The Fabled City holds a powerful place in our imagination. Especially popular during times of war or political upheaval, it can appear as a kind of Shangri-La, but its shadows are darker than our own, its colors more vivid. In some renderings it is our world turned on its head, while in others it suggests our looming future or inescapable past. Its inhabitants can seem to mirror us, or mock us, or, on occasion, want to replace us; but they are hungry for life, and the city behind them is captivating.
In the hands of artists this place has taken many names: Alphaville, Oz, Metropolis, the City On the Edge of Forever. Sometimes it occupies a world parallel to ours but made radically different by the presence of totalitarian governments, humanlike machines, sentient apes, or the living dead. The tales spun from there may address complex social issues such as militarism, consumerism, injustice, and climate catastrophe, or existential concerns about free will and the irrationality of life. But the city itself, a place of dizzying possibilities and consequences, remains a source of constant fascination.
In the actual world, the city that best fits this description may be our own. Other capitals now vie for its crown, but people around the globe still call New York the Center of Universe. We also know it as a deeply layered place, where a second world seems to exist just behind the first. In this other city, children caught in poverty can live just moments from million-dollar condominiums, flood tides can suddenly engulf entire neighborhoods, and the prospect of rare disease can spur a kind of panic.
In 1865, during great turmoil in Europe and America, Lewis Carroll’s depiction of another world, Alice’s Adventures in Wonderland, first saw publication. The book has become timeless, but its lawless universe and parody of meaning seem fully reflective of its era. Other influential works of speculative fiction, including J.R.R. Tolkien’s The Hobbit (1937), Rod Serling’s The Twilight Zone (1959-1964), Margaret Atwood’s The Handmaid’s Tale (1985) and Alfonso Cuarón’s Children of Men (2006) depict places whose cultural tensions seem birthed of their times yet also tied to our own.

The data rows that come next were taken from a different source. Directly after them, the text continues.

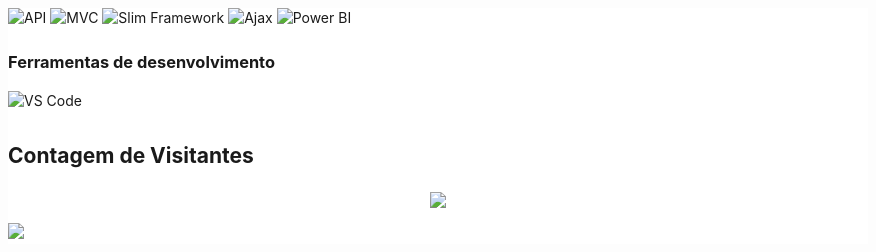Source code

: ![API](https://img.shields.io/badge/-API-333333?style=for-the-badge)
![MVC](https://img.shields.io/badge/-MVC-333333?style=for-the-badge)
![Slim Framework](https://img.shields.io/badge/-Slim_Framework-333333?style=for-the-badge)
![Ajax](https://img.shields.io/badge/-Ajax-333333?style=for-the-badge)
![Power BI](https://img.shields.io/badge/-Power_BI-333333?style=for-the-badge)


### **Ferramentas de desenvolvimento**
![VS Code](https://img.shields.io/badge/-Visual%20Studio%20Code-333333?style=for-the-badge&logo=vs-code&logoColor=007ACC)

## Contagem de Visitantes
<div align="center">
  <p align="center"><img align="center" src="https://profile-counter.glitch.me/{LucasDaniel}/count.svg" /></p>
</div>

<img width=100% src="https://capsule-render.vercel.app/api?type=waving&color=87CEFA&height=120&section=footer"/>
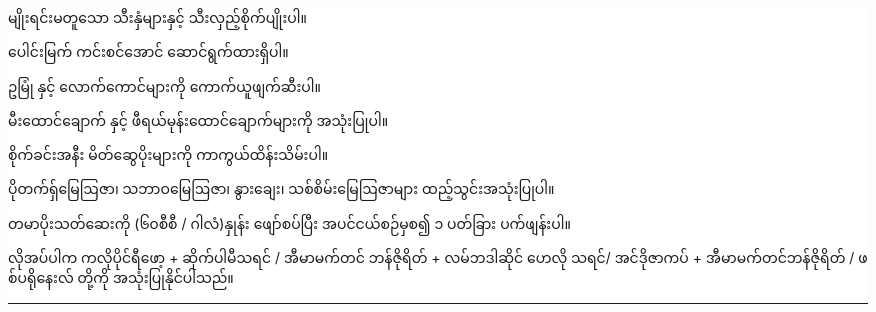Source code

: မျိုးရင်းမတူသော သီးနှံများနှင့် သီးလှည့်စိုက်ပျိုးပါ။

ပေါင်းမြက် ကင်းစင်အောင် ဆောင်ရွက်ထားရှိပါ။

ဥမြုံ နှင့် လောက်ကောင်များကို ကောက်ယူဖျက်ဆီးပါ။

မီးထောင်ချောက် နှင့် ဖီရယ်မုန်းထောင်ချောက်များကို အသုံးပြုပါ။

စိုက်ခင်းအနီး မိတ်ဆွေပိုးများကို ကာကွယ်ထိန်းသိမ်းပါ။

ပိုတက်ရှ်မြေဩဇာ၊ သဘာဝမြေဩဇာ၊ နွားချေး၊ သစ်စိမ်းမြေဩဇာများ ထည့်သွင်းအသုံးပြုပါ။

တမာပိုးသတ်ဆေးကို (၆၀စီစီ / ဂါလံ)နှုန်း ဖျော်စပ်ပြီး အပင်ငယ်စဉ်မှစ၍ ၁ ပတ်ခြား ပက်ဖျန်းပါ။

လိုအပ်ပါက ကလိုပိုင်ရီဖော့ + ဆိုက်ပါမီသရင် / အီမာမက်တင် ဘန်ဇိုရိတ် + လမ်ဘဒါဆိုင် ဟေလို သရင်/ အင်ဒိုဇာကပ် + အီမာမက်တင်ဘန်ဇိုရိတ် / ဖစ်ပရိုနေးလ် တို့ကို အသုံးပြုနိုင်ပါသည်။

---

On the 150th Anniversary of the publication of Lewis Carroll’s novel, DARK WONDERLAND is a four-week showcase for New York’s most visionary performing artists to hold a modern-day looking glass to our city and the world beyond, through spectacular presentations in theater, dance, and music. The series is held at Green-Wood Cemetery, a sprawling and historic city of immense power, and curated and produced by MAPP International Productions, a nonprofit producer of major performing arts projects that spark social change.
Given current events in our city and world, who knows what skyline might stand revealed once these artists pull back the veil?